June 8, 2015 at 4.00 pm in AG-69

Title

Chemical reactivity hotspots on protein landscape

Abstract :

The surface of protein offers a rich landscape of functional groups. Chemical tools for site-specific labeling of these functionalities is desired for their wide range of applications in understanding biological interactions, ligand discovery, disease diagnosis, and biophysical investigations. Typically, these diagnostic tools can be accessed by the derivatization of nucleophilic side chains in the case of unmodified proteins.

Our research group is investing efforts to develop chemo- and site-selective chemical methodologies for labeling of proteins. Here, the first step involves the development of transformations that would be efficient in controlled reaction conditions such as aqueous buffer, neutral pH and room temperature. The most critical challenge relates to the identification of principles that would allow us to generate reactivity biases at specific sites of the protein. Our ongoing efforts in this direction will be discussed in the presentation. 

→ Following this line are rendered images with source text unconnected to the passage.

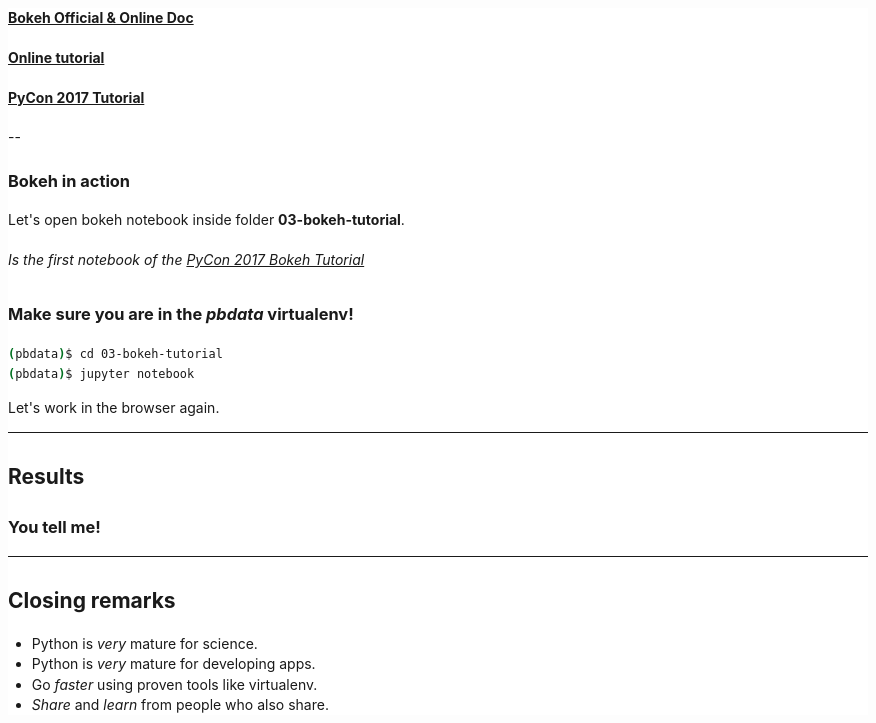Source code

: #### [Bokeh Official & Online Doc](https://bokeh.pydata.org/en/latest/docs/gallery.html)
#### [Online tutorial](https://github.com/bokeh/bokeh-notebooks/)
#### [PyCon 2017 Tutorial](https://github.com/chalmerlowe/bokeh_tutorial)

--

### Bokeh in action

Let's open bokeh notebook inside folder **03-bokeh-tutorial**.
###### Is the first notebook of the [PyCon 2017 Bokeh Tutorial](https://github.com/chalmerlowe/bokeh_tutorial)

### Make sure you are in the _pbdata_ virtualenv! 

```bash
(pbdata)$ cd 03-bokeh-tutorial
(pbdata)$ jupyter notebook
```

Let's work in the browser again.

---

## Results

### You tell me!

---

## Closing remarks

* Python is *very* mature for science.
* Python is *very* mature for developing apps.
* Go *faster* using proven tools like virtualenv.
* *Share* and *learn* from people who also share.
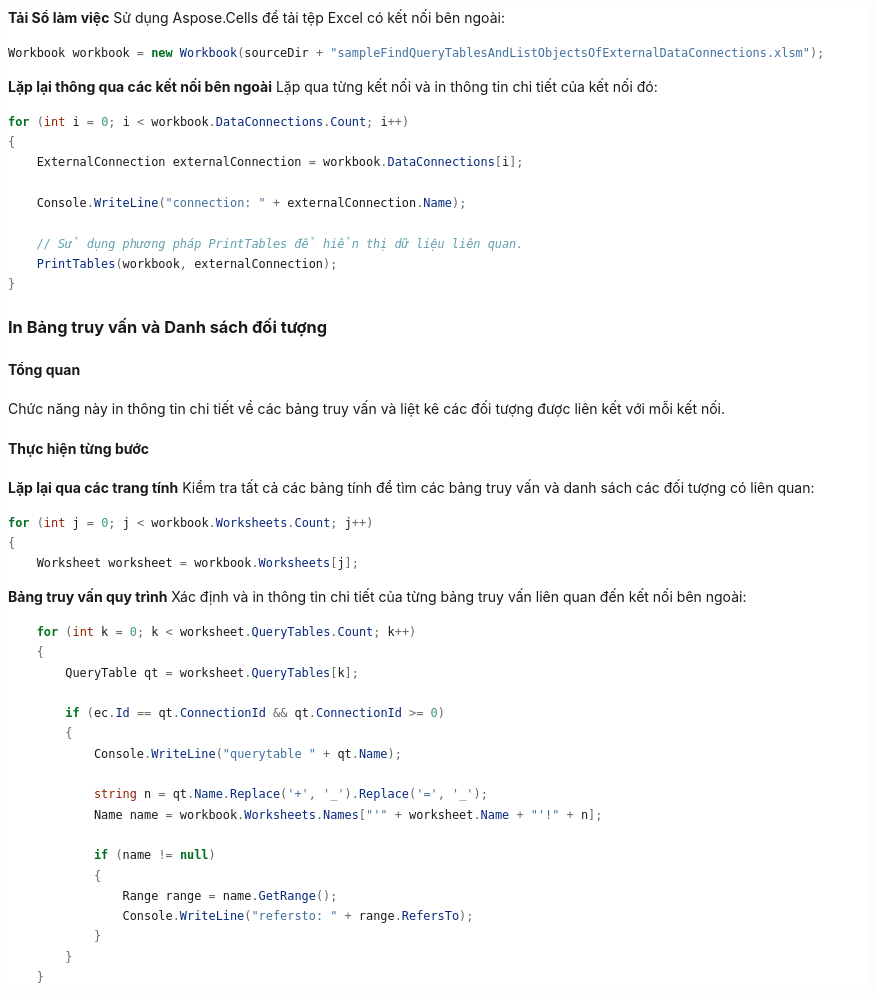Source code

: **Tải Sổ làm việc**
Sử dụng Aspose.Cells để tải tệp Excel có kết nối bên ngoài:

```csharp
Workbook workbook = new Workbook(sourceDir + "sampleFindQueryTablesAndListObjectsOfExternalDataConnections.xlsm");
```

**Lặp lại thông qua các kết nối bên ngoài**
Lặp qua từng kết nối và in thông tin chi tiết của kết nối đó:

```csharp
for (int i = 0; i < workbook.DataConnections.Count; i++)
{
    ExternalConnection externalConnection = workbook.DataConnections[i];
    
    Console.WriteLine("connection: " + externalConnection.Name);
    
    // Sử dụng phương pháp PrintTables để hiển thị dữ liệu liên quan.
    PrintTables(workbook, externalConnection);
}
```

### In Bảng truy vấn và Danh sách đối tượng

#### Tổng quan
Chức năng này in thông tin chi tiết về các bảng truy vấn và liệt kê các đối tượng được liên kết với mỗi kết nối.

#### Thực hiện từng bước

**Lặp lại qua các trang tính**
Kiểm tra tất cả các bảng tính để tìm các bảng truy vấn và danh sách các đối tượng có liên quan:

```csharp
for (int j = 0; j < workbook.Worksheets.Count; j++)
{
    Worksheet worksheet = workbook.Worksheets[j];
```

**Bảng truy vấn quy trình**
Xác định và in thông tin chi tiết của từng bảng truy vấn liên quan đến kết nối bên ngoài:

```csharp
    for (int k = 0; k < worksheet.QueryTables.Count; k++)
    {
        QueryTable qt = worksheet.QueryTables[k];

        if (ec.Id == qt.ConnectionId && qt.ConnectionId >= 0)
        {
            Console.WriteLine("querytable " + qt.Name);
            
            string n = qt.Name.Replace('+', '_').Replace('=', '_');
            Name name = workbook.Worksheets.Names["'" + worksheet.Name + "'!" + n];

            if (name != null)
            {
                Range range = name.GetRange();
                Console.WriteLine("refersto: " + range.RefersTo);
            }
        }
    }
```
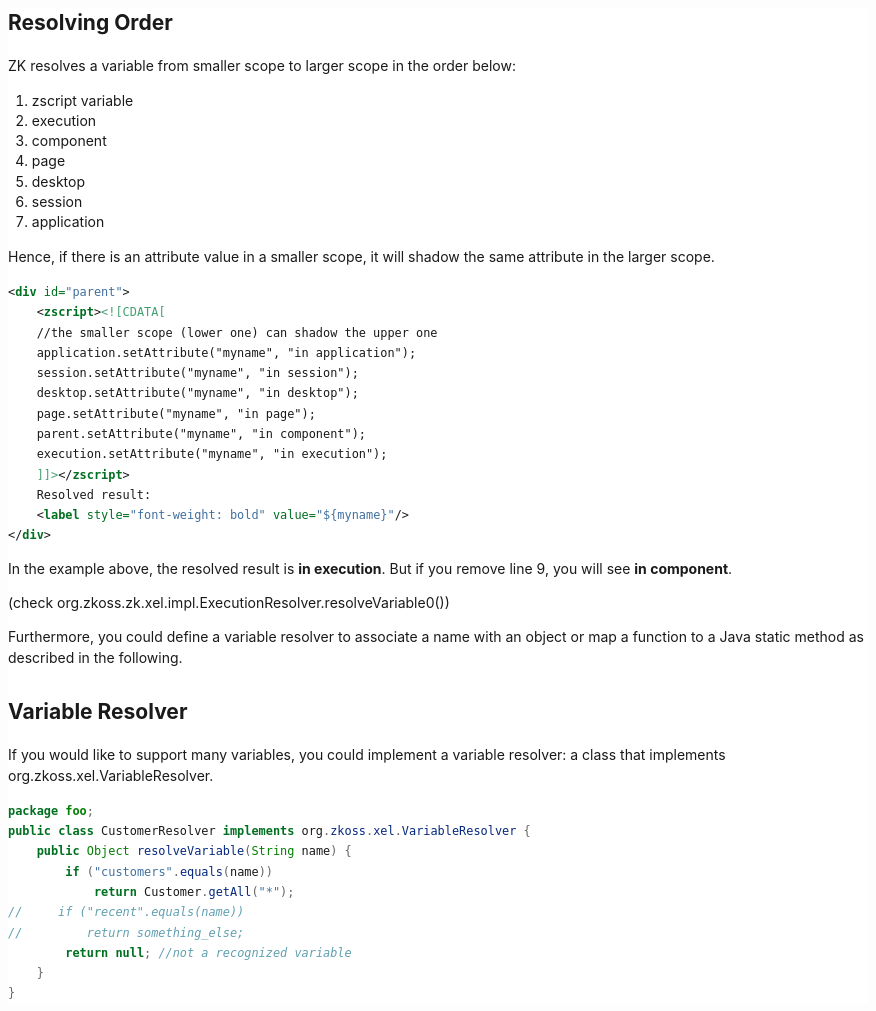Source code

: ## Resolving Order

ZK resolves a variable from smaller scope to larger scope in the order
below:

1.  zscript variable
2.  execution
3.  component
4.  page
5.  desktop
6.  session
7.  application

Hence, if there is an attribute value in a smaller scope, it will shadow
the same attribute in the larger scope.

``` xml
<div id="parent">
    <zscript><![CDATA[
    //the smaller scope (lower one) can shadow the upper one
    application.setAttribute("myname", "in application");
    session.setAttribute("myname", "in session");
    desktop.setAttribute("myname", "in desktop");
    page.setAttribute("myname", "in page");
    parent.setAttribute("myname", "in component");
    execution.setAttribute("myname", "in execution");
    ]]></zscript>
    Resolved result:
    <label style="font-weight: bold" value="${myname}"/>
</div>
```

In the example above, the resolved result is **in execution**. But if
you remove line 9, you will see **in component**.

(check org.zkoss.zk.xel.impl.ExecutionResolver.resolveVariable0())

Furthermore, you could define a variable resolver to associate a name
with an object or map a function to a Java static method as described in
the following.

## Variable Resolver

If you would like to support many variables, you could implement a
variable resolver: a class that implements
<javadoc type="interface">org.zkoss.xel.VariableResolver</javadoc>.

``` java
package foo;
public class CustomerResolver implements org.zkoss.xel.VariableResolver {
    public Object resolveVariable(String name) {
        if ("customers".equals(name))
            return Customer.getAll("*");
//     if ("recent".equals(name))
//         return something_else;
        return null; //not a recognized variable
    }
}
```
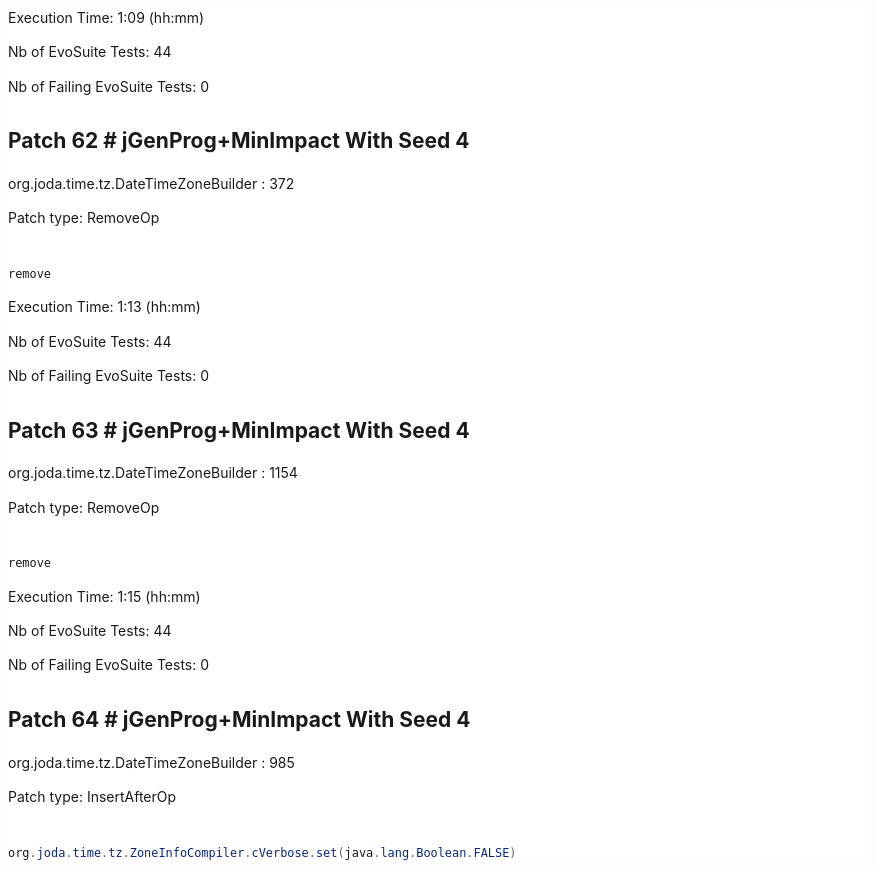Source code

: 
Execution Time: 1:09 (hh:mm) 

Nb of EvoSuite Tests: 44

Nb of Failing EvoSuite Tests: 0



## Patch 62 #  jGenProg+MinImpact With Seed 4

org.joda.time.tz.DateTimeZoneBuilder : 372

Patch type: RemoveOp

```Java

remove

```


Execution Time: 1:13 (hh:mm) 

Nb of EvoSuite Tests: 44

Nb of Failing EvoSuite Tests: 0



## Patch 63 #  jGenProg+MinImpact With Seed 4

org.joda.time.tz.DateTimeZoneBuilder : 1154

Patch type: RemoveOp

```Java

remove

```


Execution Time: 1:15 (hh:mm) 

Nb of EvoSuite Tests: 44

Nb of Failing EvoSuite Tests: 0



## Patch 64 #  jGenProg+MinImpact With Seed 4

org.joda.time.tz.DateTimeZoneBuilder : 985

Patch type: InsertAfterOp

```Java

org.joda.time.tz.ZoneInfoCompiler.cVerbose.set(java.lang.Boolean.FALSE)

```
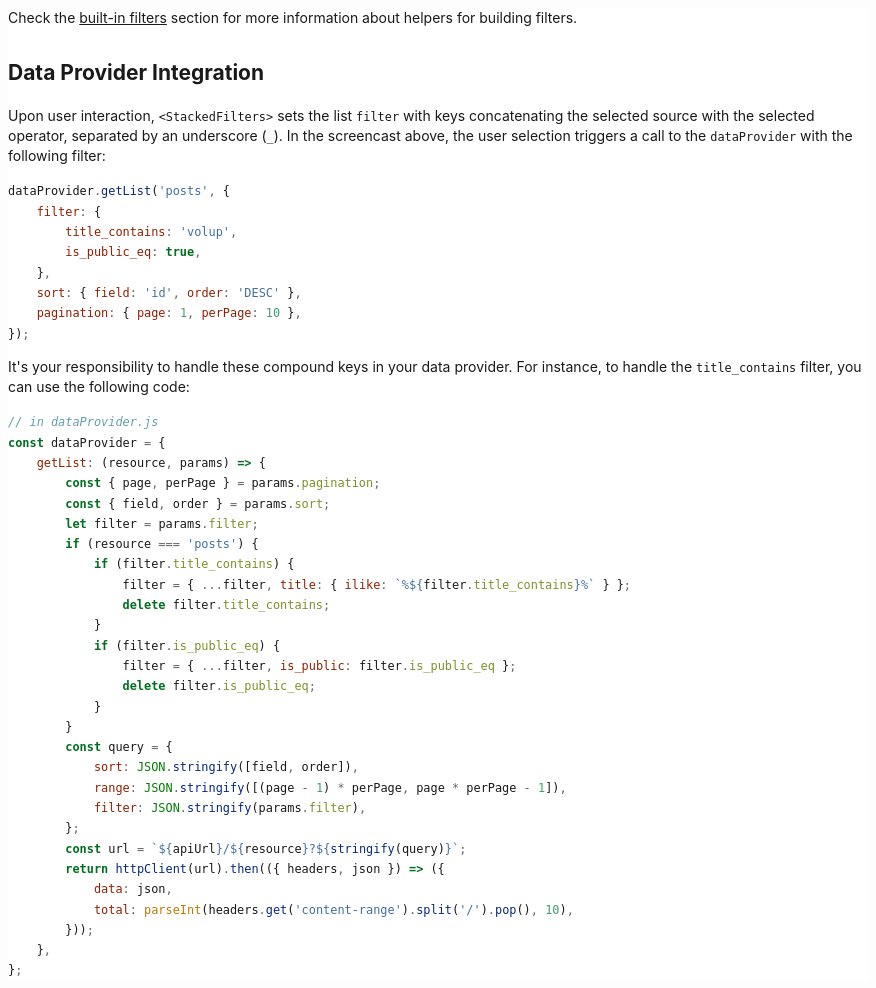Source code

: Check the [built-in filters](#built-in-filters) section for more information about helpers for building filters.

## Data Provider Integration

Upon user interaction, `<StackedFilters>` sets the list `filter` with keys concatenating the selected source with the selected operator, separated by an underscore (`_`). In the screencast above, the user selection triggers a call to the `dataProvider` with the following filter:

```jsx
dataProvider.getList('posts', {
    filter: {
        title_contains: 'volup',
        is_public_eq: true,
    },
    sort: { field: 'id', order: 'DESC' },
    pagination: { page: 1, perPage: 10 },
});
```

It's your responsibility to handle these compound keys in your data provider. For instance, to handle the `title_contains` filter, you can use the following code:

```jsx
// in dataProvider.js
const dataProvider = {
    getList: (resource, params) => {
        const { page, perPage } = params.pagination;
        const { field, order } = params.sort;
        let filter = params.filter;
        if (resource === 'posts') {
            if (filter.title_contains) {
                filter = { ...filter, title: { ilike: `%${filter.title_contains}%` } };
                delete filter.title_contains;
            }
            if (filter.is_public_eq) {
                filter = { ...filter, is_public: filter.is_public_eq };
                delete filter.is_public_eq;
            }
        }
        const query = {
            sort: JSON.stringify([field, order]),
            range: JSON.stringify([(page - 1) * perPage, page * perPage - 1]),
            filter: JSON.stringify(params.filter),
        };
        const url = `${apiUrl}/${resource}?${stringify(query)}`;
        return httpClient(url).then(({ headers, json }) => ({
            data: json,
            total: parseInt(headers.get('content-range').split('/').pop(), 10),
        }));
    },
};
```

June 1, 2015 at 4.00 pm in AG-69

Title :

UV Photoelectron Spectroscopy (UVPES) at Near Ambient Pressure : A Necessary Tool to Explore Materials and Catalysis under in-situ/operando conditions

Abstract :

Conventional photoelectron spectrometer (PES) works at ultra-high vacuum (10 -9 Torr or lower) to minimize the inelastic scattering. Recent advances in electronics and mechanical design allowed PES to operate at 1 mbar and significantly high pressures. Near-ambient pressure photoelectron spectroscopy (NAPPES) is becoming increasingly popular to explore the materials and catalysis aspects at near ambient pressure (around 1 mbar) and high temperature conditions. NAPPES works fine with x-ray photons, or rather high kinetic energy (KE) electrons, mainly due to relatively lower inelastic scattering and hence good S/N is maintained. However, when the KE of photoelectrons are <100 eV, there are serious problems in observing the spectra with decent S/N ratio under NAPPES conditions. In the recently installed laboratory-based NAPPES system at NCL, Pune, 1 we are able to observe the ultraviolet PES (UVPES) with He-I and He-II excitation sources under near ambient conditions. As a test case we explored the oxidation of copper surfaces (Cu to CuO through Cu 2 O) under molecular O 2 at different partial pressures and temperatures to explore the change in
electronic structure. 2,3 Surface modification of Pd-metal surfaces, by oxygen diffusion into the subsurfaces, and its influence in heterogeneous catalysis was explored through CO oxidation. The most important point is the observation of UVPES under high pressure conditions, which demonstrate the direct evolution of electronic structure. Reasons for the observation of UVPES at NAPPES conditions will be presented along with important features of APPES unit in detail


References:
1. K. Roy, C. P. Vinod, C. S. Gopinath, J. Phys. Chem. C 117, 4717 (2013).
2. K. Roy C. S. Gopinath, Anal. Chem. 86, 3683 (2014).
3. K. Roy, R. Jain, C. S. Gopinath, ACS Catal. 4, 1801 (2014); K. Roy and C. S. Gopinath, ChemCatChem 6, 531 (2014).
4. C. S. Gopinath, K. Roy and S. Nagarajan, ChemCatChem 7, 588 (2015).